_PROBLEM DESCRIPTION_
The line containing "Pose unit: median" and all lines following it in the listing below are to be reproduced exactly, with no other lines.
DATA IN THIS EXERCISE: Begin
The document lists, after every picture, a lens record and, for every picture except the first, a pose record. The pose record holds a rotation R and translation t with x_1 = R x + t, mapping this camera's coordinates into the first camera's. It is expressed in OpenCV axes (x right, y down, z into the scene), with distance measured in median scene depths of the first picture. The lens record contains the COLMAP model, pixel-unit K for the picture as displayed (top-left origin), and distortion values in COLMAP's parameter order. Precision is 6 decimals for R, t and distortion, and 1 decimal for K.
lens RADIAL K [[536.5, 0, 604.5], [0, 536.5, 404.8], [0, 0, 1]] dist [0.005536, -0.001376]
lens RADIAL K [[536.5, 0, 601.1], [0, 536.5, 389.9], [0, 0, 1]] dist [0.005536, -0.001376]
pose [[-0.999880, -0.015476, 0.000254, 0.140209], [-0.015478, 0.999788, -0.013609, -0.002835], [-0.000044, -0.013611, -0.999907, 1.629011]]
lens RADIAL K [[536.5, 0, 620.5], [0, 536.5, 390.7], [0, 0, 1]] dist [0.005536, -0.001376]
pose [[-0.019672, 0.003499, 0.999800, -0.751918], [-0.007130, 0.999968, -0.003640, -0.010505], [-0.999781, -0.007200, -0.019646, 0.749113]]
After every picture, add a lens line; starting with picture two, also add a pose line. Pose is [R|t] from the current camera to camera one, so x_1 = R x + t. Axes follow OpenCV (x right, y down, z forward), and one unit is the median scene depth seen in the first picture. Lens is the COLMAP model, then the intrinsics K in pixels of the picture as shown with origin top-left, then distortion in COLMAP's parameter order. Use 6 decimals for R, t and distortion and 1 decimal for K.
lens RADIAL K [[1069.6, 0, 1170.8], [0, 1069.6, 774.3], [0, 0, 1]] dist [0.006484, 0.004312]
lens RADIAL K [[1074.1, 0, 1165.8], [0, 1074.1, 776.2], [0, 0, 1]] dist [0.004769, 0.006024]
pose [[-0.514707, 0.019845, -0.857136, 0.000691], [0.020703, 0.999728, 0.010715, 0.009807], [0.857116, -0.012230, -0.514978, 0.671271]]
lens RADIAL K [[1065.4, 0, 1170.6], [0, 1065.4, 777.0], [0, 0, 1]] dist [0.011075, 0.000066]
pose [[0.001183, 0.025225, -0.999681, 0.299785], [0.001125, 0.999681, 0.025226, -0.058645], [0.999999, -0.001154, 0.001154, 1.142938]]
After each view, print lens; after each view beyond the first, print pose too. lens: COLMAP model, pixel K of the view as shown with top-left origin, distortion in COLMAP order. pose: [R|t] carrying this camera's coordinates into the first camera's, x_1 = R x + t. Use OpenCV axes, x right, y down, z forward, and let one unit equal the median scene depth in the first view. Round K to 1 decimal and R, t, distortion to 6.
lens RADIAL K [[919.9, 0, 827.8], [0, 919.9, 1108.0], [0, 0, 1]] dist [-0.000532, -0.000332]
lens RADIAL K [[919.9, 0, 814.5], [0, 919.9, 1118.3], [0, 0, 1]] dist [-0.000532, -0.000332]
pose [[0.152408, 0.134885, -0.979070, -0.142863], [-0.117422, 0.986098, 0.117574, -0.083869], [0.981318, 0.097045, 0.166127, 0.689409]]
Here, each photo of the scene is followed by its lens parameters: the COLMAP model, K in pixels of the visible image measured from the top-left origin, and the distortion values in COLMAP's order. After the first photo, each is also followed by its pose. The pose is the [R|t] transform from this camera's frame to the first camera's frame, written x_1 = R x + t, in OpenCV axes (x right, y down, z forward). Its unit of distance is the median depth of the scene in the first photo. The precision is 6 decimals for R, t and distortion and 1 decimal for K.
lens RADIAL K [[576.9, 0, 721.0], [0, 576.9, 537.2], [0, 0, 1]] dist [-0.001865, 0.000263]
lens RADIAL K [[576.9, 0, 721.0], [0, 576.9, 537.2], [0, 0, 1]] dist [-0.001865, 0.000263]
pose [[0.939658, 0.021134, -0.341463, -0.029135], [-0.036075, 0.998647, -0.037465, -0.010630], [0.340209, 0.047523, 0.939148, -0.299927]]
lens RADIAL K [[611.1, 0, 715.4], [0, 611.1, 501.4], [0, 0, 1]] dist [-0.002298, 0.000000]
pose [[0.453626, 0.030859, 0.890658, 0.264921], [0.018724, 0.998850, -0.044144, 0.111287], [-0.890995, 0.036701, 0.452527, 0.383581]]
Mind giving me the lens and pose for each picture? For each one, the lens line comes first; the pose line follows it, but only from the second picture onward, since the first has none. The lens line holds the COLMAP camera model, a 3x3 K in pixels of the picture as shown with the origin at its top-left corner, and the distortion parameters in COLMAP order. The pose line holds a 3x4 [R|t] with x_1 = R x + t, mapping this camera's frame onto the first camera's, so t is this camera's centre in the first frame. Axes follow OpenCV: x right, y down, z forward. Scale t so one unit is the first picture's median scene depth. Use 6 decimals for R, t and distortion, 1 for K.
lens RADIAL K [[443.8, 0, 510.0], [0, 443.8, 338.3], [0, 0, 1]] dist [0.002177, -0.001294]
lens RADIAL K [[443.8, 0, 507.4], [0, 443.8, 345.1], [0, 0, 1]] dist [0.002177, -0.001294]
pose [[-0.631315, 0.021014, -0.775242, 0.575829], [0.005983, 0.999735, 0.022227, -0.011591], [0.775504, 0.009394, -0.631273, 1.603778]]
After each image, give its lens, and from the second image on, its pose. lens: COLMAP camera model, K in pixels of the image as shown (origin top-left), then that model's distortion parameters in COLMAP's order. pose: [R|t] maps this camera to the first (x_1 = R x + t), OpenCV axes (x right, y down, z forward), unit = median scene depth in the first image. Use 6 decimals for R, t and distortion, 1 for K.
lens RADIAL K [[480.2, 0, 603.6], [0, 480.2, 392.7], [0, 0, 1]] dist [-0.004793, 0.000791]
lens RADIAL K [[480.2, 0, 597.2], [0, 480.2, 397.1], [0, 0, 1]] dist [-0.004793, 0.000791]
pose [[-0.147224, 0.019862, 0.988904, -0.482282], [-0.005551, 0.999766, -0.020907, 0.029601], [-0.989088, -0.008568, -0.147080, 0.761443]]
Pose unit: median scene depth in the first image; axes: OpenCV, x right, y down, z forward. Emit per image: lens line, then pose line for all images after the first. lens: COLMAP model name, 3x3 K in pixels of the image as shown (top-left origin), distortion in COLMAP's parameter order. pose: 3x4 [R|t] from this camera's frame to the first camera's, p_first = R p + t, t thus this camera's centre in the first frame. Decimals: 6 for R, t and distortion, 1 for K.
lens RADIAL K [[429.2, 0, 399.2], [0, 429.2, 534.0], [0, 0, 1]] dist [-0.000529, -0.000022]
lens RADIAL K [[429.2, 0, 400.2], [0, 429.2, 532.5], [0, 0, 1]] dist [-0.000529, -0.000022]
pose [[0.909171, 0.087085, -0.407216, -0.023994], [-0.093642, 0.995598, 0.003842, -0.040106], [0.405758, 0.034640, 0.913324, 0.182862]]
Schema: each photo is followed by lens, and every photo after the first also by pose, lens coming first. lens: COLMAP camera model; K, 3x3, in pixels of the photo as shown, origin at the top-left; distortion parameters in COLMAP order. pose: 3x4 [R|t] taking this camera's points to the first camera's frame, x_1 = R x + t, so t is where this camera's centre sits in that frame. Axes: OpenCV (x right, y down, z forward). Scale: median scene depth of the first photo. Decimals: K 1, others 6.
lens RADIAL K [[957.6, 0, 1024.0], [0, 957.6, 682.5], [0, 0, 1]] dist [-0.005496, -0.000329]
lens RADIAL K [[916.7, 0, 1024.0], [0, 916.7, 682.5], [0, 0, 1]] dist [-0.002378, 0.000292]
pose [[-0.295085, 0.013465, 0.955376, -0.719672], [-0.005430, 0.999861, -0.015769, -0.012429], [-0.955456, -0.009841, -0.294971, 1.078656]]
DATA IN THIS EXERCISE: End
_YOUR RESPONSE_
Pose unit: median scene depth in the first image; axes: OpenCV, x right, y down, z forward. Emit per image: lens line, then pose line for all images after the first. lens: COLMAP model name, 3x3 K in pixels of the image as shown (top-left origin), distortion in COLMAP's parameter order. pose: 3x4 [R|t] from this camera's frame to the first camera's, p_first = R p + t, t thus this camera's centre in the first frame. Decimals: 6 for R, t and distortion, 1 for K.
lens RADIAL K [[429.2, 0, 399.2], [0, 429.2, 534.0], [0, 0, 1]] dist [-0.000529, -0.000022]
lens RADIAL K [[429.2, 0, 400.2], [0, 429.2, 532.5], [0, 0, 1]] dist [-0.000529, -0.000022]
pose [[0.909171, 0.087085, -0.407216, -0.023994], [-0.093642, 0.995598, 0.003842, -0.040106], [0.405758, 0.034640, 0.913324, 0.182862]]
Schema: each photo is followed by lens, and every photo after the first also by pose, lens coming first. lens: COLMAP camera model; K, 3x3, in pixels of the photo as shown, origin at the top-left; distortion parameters in COLMAP order. pose: 3x4 [R|t] taking this camera's points to the first camera's frame, x_1 = R x + t, so t is where this camera's centre sits in that frame. Axes: OpenCV (x right, y down, z forward). Scale: median scene depth of the first photo. Decimals: K 1, others 6.
lens RADIAL K [[957.6, 0, 1024.0], [0, 957.6, 682.5], [0, 0, 1]] dist [-0.005496, -0.000329]
lens RADIAL K [[916.7, 0, 1024.0], [0, 916.7, 682.5], [0, 0, 1]] dist [-0.002378, 0.000292]
pose [[-0.295085, 0.013465, 0.955376, -0.719672], [-0.005430, 0.999861, -0.015769, -0.012429], [-0.955456, -0.009841, -0.294971, 1.078656]]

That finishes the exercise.